WAVEGUIDE ELEMENT AND WAVEGUIDE STACK FOR DISPLAY APPLICATIONS

Abstract

The invention relates to a waveguide display element comprising a waveguide body and an in-coupling grating (21) arranged to the waveguide body. The in-coupling grating (21) is configured to couple incoming light into the waveguide body into two separate directions (26A, 26B) using opposite diffraction orders (IC:+1, IC:−1) for splitting the field of view of the incoming light. Further the in-coupling grating (21) is configured, typically by setting its period suitably short, such that said coupling takes place only at wavelengths below a threshold wavelength residing in the visible wavelength range. The invention also relates to a waveguide stack (51 A, 51 B, 51 C).

Claims

1. A waveguide display element comprising: a waveguide body, and an in-coupling grating arranged to the waveguide body, wherein: the in-coupling grating is configured to couple incoming light into the waveguide body into two separate directions using opposite diffraction orders for splitting the field of view of the incoming light, the grating is further configured such that said coupling takes place only at wavelengths below a threshold wavelength residing in the visible wavelength range, and the in-coupling grating has a period, which is short enough to prevent coupling of wavelengths above said threshold wavelength into the waveguide body.

2. The element according to claim 1, wherein the threshold wavelength is in the range of 500-540 nm or 620-660 nm, such as 510-530 nm or 630-650 nm, for example 520 nm or 640 nm.

3. The element according to claim 1, wherein the waveguide body has an index of refraction higher than 1.8, such as 1.9-2.1.

4. The element according to claim 1, further comprising: two first reflective gratings or first exit pupil expander gratings on different sides of the in-coupling grating corresponding to said separate directions, at least one second exit pupil expander grating adapted to receive light from the two first reflective gratings or exit pupil expander gratings, respectively, and a single out-coupling grating adapted to receive light from the at least one second exit pupil expander grating.

5. The element according to claim 4, comprising a single second exit pupil expander grating.

6. The element according to claim 4, comprising two second exit pupil expander gratings at least partly on different sides of the out-coupling grating.

7. The element according to claim 6, wherein the second exit pupil expander gratings extend to the opposite side of the out-coupling grating, as seen from the first exit pupil expander gratings.

8. The element according to claim 6, wherein at least part of the light is adapted to travel from the first exit pupil expander gratings to the second exit pupil expander gratings via a region of the waveguide layer on which the out-coupling grating is located, and further back to the out-coupling grating.

9. The element according to claim 1, wherein the in-coupling gratings are adapted to couple light into the waveguide layers using the first positive and first negative diffraction orders, such as the first positive and negative transmission diffraction orders.

10. A waveguide stack for diffractive displays, the stack comprising: at least two waveguide layers, wherein at least one of the waveguide layers is a waveguide element according to claim 1.

11. A waveguide stack for diffractive displays, the stack comprising: at least three waveguide layers, at least two of which are according to claim 1 and have different threshold wavelengths.

##########

HOW TO COMPLETE THIS TASK:
In the waveguide patent text, what index of refraction does claim 3 specify for the waveguide body? The entries aren't needed for this work.

Text extracted from each page
##########

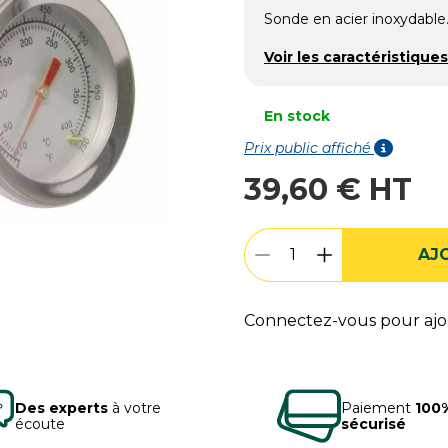
Sonde en acier inoxydable
Voir les caractéristiques
En stock
Prix public affiché
39,60 € HT
AJ
Connectez-vous pour ajou
Des experts
à votre
Paiement
100
écoute
sécurisé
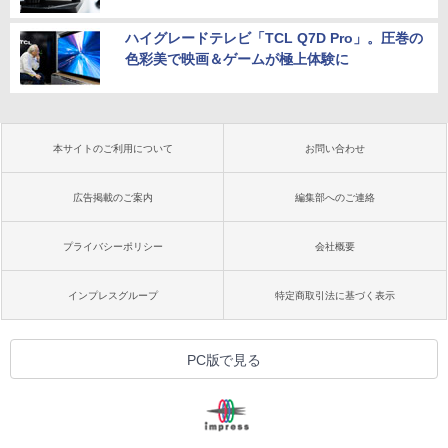
ハイグレードテレビ「TCL Q7D Pro」。圧巻の
色彩美で映画＆ゲームが極上体験に
本サイトのご利用について
お問い合わせ
広告掲載のご案内
編集部へのご連絡
プライバシーポリシー
会社概要
インプレスグループ
特定商取引法に基づく表示
PC版で見る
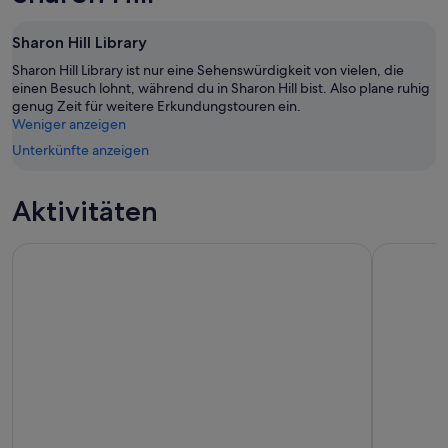
9.
Aug.
nächsten
Aug.
-
Wochenende,
Sharon Hill Library
10.
14.
Sharon Hill Library ist nur eine Sehenswürdigkeit von vielen, die
Aug.
Aug.
einen Besuch lohnt, während du in Sharon Hill bist. Also plane ruhig
-
genug Zeit für weitere Erkundungstouren ein.
16.
Weniger anzeigen
Aug.
Unterkünfte anzeigen
Aktivitäten
LEGOLAND® Discovery Center Philadelphia
Go City: P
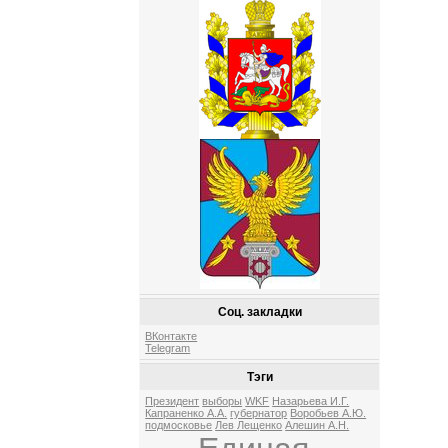
Соц. закладки
ВКонтакте
Telegram
Тэги
Президент
выборы
WKF
Назарьева И.Г.
Капраненко А.А.
губернатор
Воробьев А.Ю.
подмосковье
Лев Лещенко
Алешин А.Н.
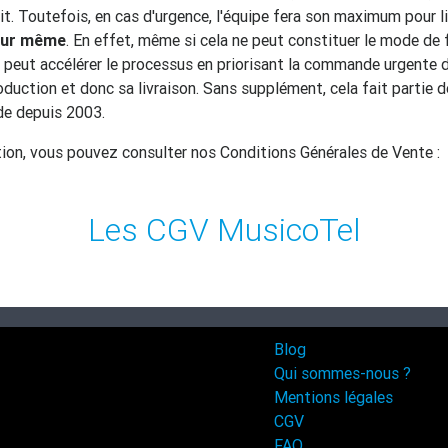
uit. Toutefois, en cas d'urgence, l'équipe fera son maximum pour l
jour même
. En effet, même si cela ne peut constituer le mode d
e peut accélérer le processus en priorisant la commande urgente 
oduction et donc sa livraison. Sans supplément, cela fait partie d
de depuis 2003.
tion, vous pouvez consulter nos Conditions Générales de Vente :
Les CGV MusicoTel
Blog
Qui sommes-nous ?
Mentions légales
CGV
FAQ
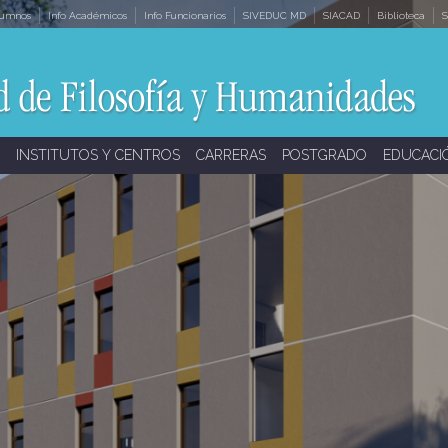
lumnos
Info Académicos
Info Funcionarios
SIVEDUC MD
SIACAD
Biblioteca
S
INSTITUTOS Y CENTROS
CARRERAS
POSTGRADO
EDUCACI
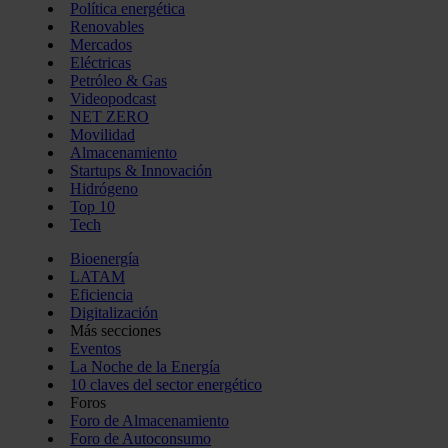
Política energética
Renovables
Mercados
Eléctricas
Petróleo & Gas
Videopodcast
NET ZERO
Movilidad
Almacenamiento
Startups & Innovación
Hidrógeno
Top 10
Tech
Bioenergía
LATAM
Eficiencia
Digitalización
Más secciones
Eventos
La Noche de la Energía
10 claves del sector energético
Foros
Foro de Almacenamiento
Foro de Autoconsumo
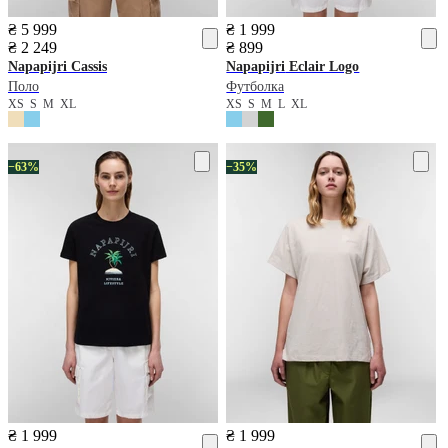
₴ 5 999
₴ 1 999
₴ 2 249
₴ 899
Napapijri
Cassis
Napapijri
Eclair Logo
Поло
Футболка
XS
S
M
XL
XS
S
M
L
XL
−63%
−35%
₴ 1 999
₴ 1 999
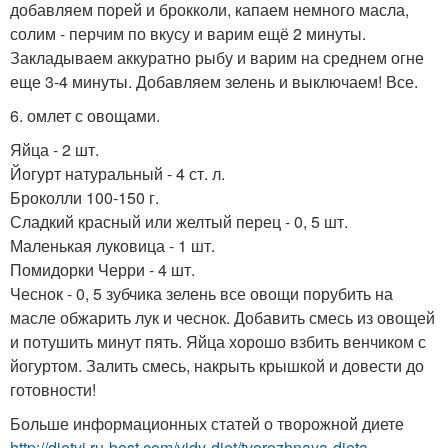
добавляем порей и брокколи, капаем немного масла,
солим - перчим по вкусу и варим ещё 2 минуты.
Закладываем аккуратно рыбу и варим на среднем огне
еще 3-4 минуты. Добавляем зелень и выключаем! Все.
6. омлет с овощами.
Яйца - 2 шт.
Йогурт натуральный - 4 ст. л.
Броколли 100-150 г.
Сладкий красный или желтый перец - 0, 5 шт.
Маленькая луковица - 1 шт.
Помидорки Черри - 4 шт.
Чеснок - 0, 5 зубчика зелень все овощи порубить на
масле обжарить лук и чеснок. Добавить смесь из овощей
и потушить минут пять. Яйца хорошо взбить венчиком с
йогуртом. Залить смесь, накрыть крышкой и довести до
готовности!
Больше информационных статей о творожной диете
http://dietyi.ru-best.com/vidy-diet/tvorozhnaya-dieta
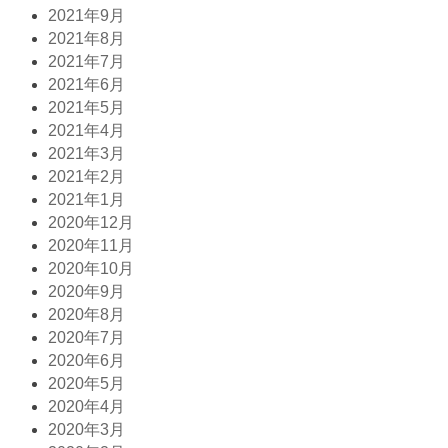
2021年9月
2021年8月
2021年7月
2021年6月
2021年5月
2021年4月
2021年3月
2021年2月
2021年1月
2020年12月
2020年11月
2020年10月
2020年9月
2020年8月
2020年7月
2020年6月
2020年5月
2020年4月
2020年3月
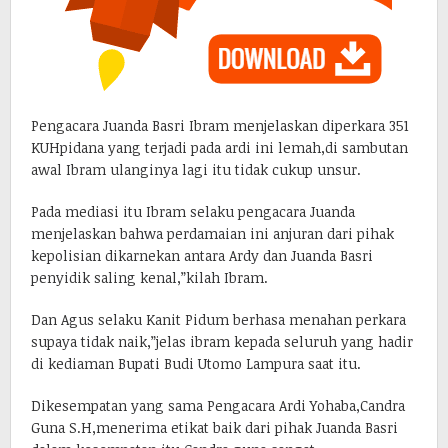
Pengacara Juanda Basri Ibram menjelaskan diperkara 351
KUHpidana yang terjadi pada ardi ini lemah,di sambutan
awal Ibram ulanginya lagi itu tidak cukup unsur.
Pada mediasi itu Ibram selaku pengacara Juanda
menjelaskan bahwa perdamaian ini anjuran dari pihak
kepolisian dikarnekan antara Ardy dan Juanda Basri
penyidik saling kenal,”kilah Ibram.
Dan Agus selaku Kanit Pidum berhasa menahan perkara
supaya tidak naik,”jelas ibram kepada seluruh yang hadir
di kediaman Bupati Budi Utomo Lampura saat itu.
Dikesempatan yang sama Pengacara Ardi Yohaba,Candra
Guna S.H,menerima etikat baik dari pihak Juanda Basri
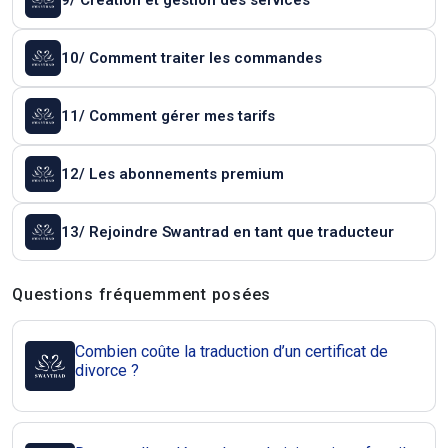
9/ Création et gestion des services
10/ Comment traiter les commandes
11/ Comment gérer mes tarifs
12/ Les abonnements premium
13/ Rejoindre Swantrad en tant que traducteur
Questions et réponses
Questions fréquemment posées
Combien coûte la traduction d’un certificat de
divorce ?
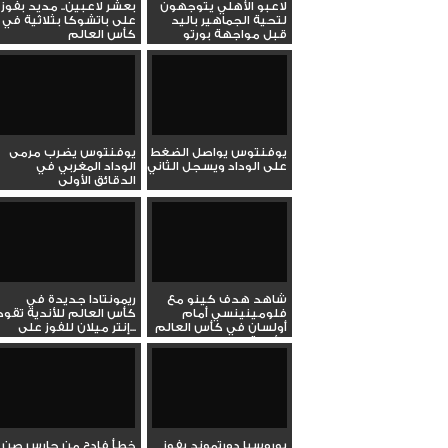
لاعبو الأهلي يتوجهون
بعشر لاعبين.. مديد بفوز
لتحية الجماهير باليد
على باتشوكا بثلاثية في
قبل مواجهة بورتو
كأس العالم
يوفنتوس يواصل الضغط
يوفنتوس يضرب مرمى
على الوداد ويسجل الثاني
الوداد المغربي في
الدقائق الأولى
شاهد هدف كينو مع
ريمونتادا جديدة في
فلومينينسي أمام
كأس العالم للأندية تقود
أولسان في كأس العالم
إنتر ميلان للفوز على...
للأندية
بوروسيا دورتموند يفوز
خطأ فادح من حارس صن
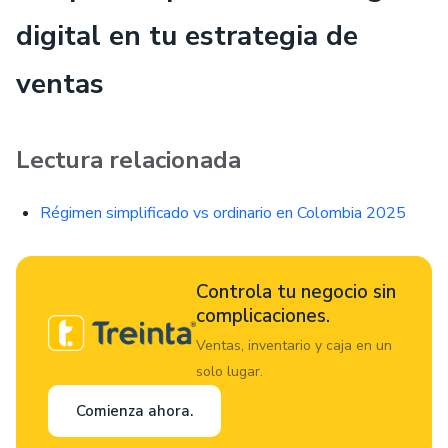
digital en tu estrategia de
ventas
Lectura relacionada
Régimen simplificado vs ordinario en Colombia 2025
Controla tu negocio sin
complicaciones.
Ventas, inventario y caja en un
solo lugar.
Comienza ahora.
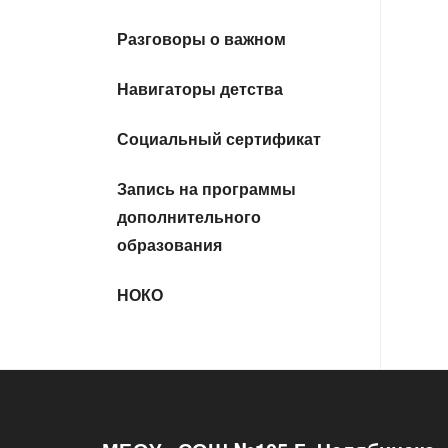
Разговоры о важном
Навигаторы детства
Социальный сертификат
Запись на программы
дополнительного
образования
НОКО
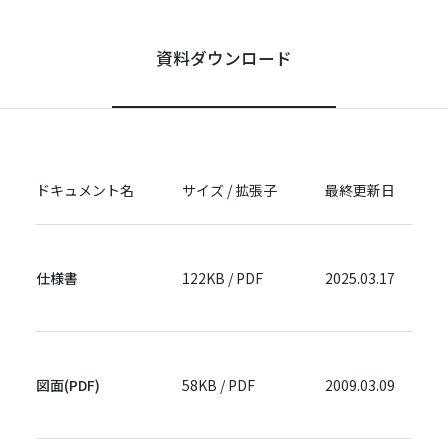
資料ダウンロード
ドキュメント名
サイズ / 拡張子
最終更新日
仕様書
122KB / PDF
2025.03.17
図面(PDF)
58KB / PDF
2009.03.09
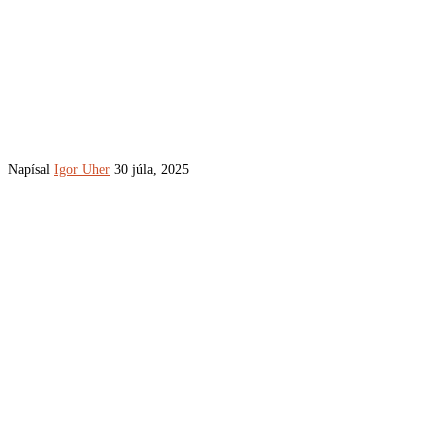
Napísal
Igor Uher
30 júla, 2025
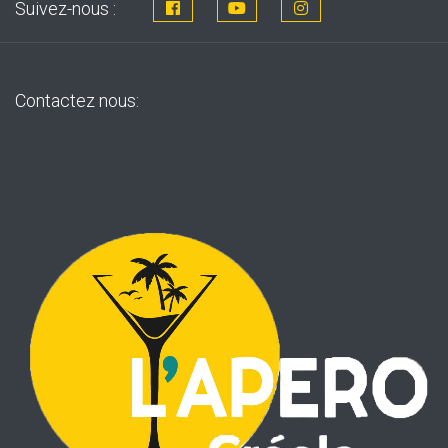
Suivez-nous :
Contactez nous:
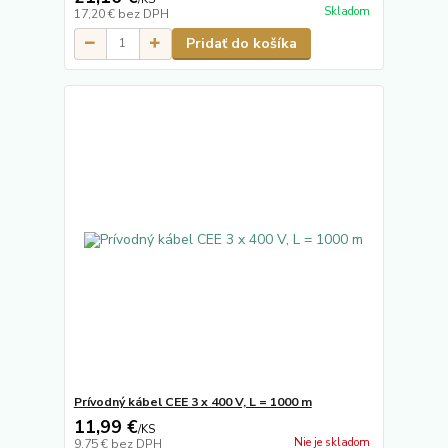
Skladom
17,20 €
bez DPH
Pridať do košíka
Prívodný kábel CEE 3 x 400 V, L = 1000 m
11,99 €
/
KS
Nie je skladom
9,75 €
bez DPH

##########

REPLY:
Higher than 1.8, such as 1.9-2.1.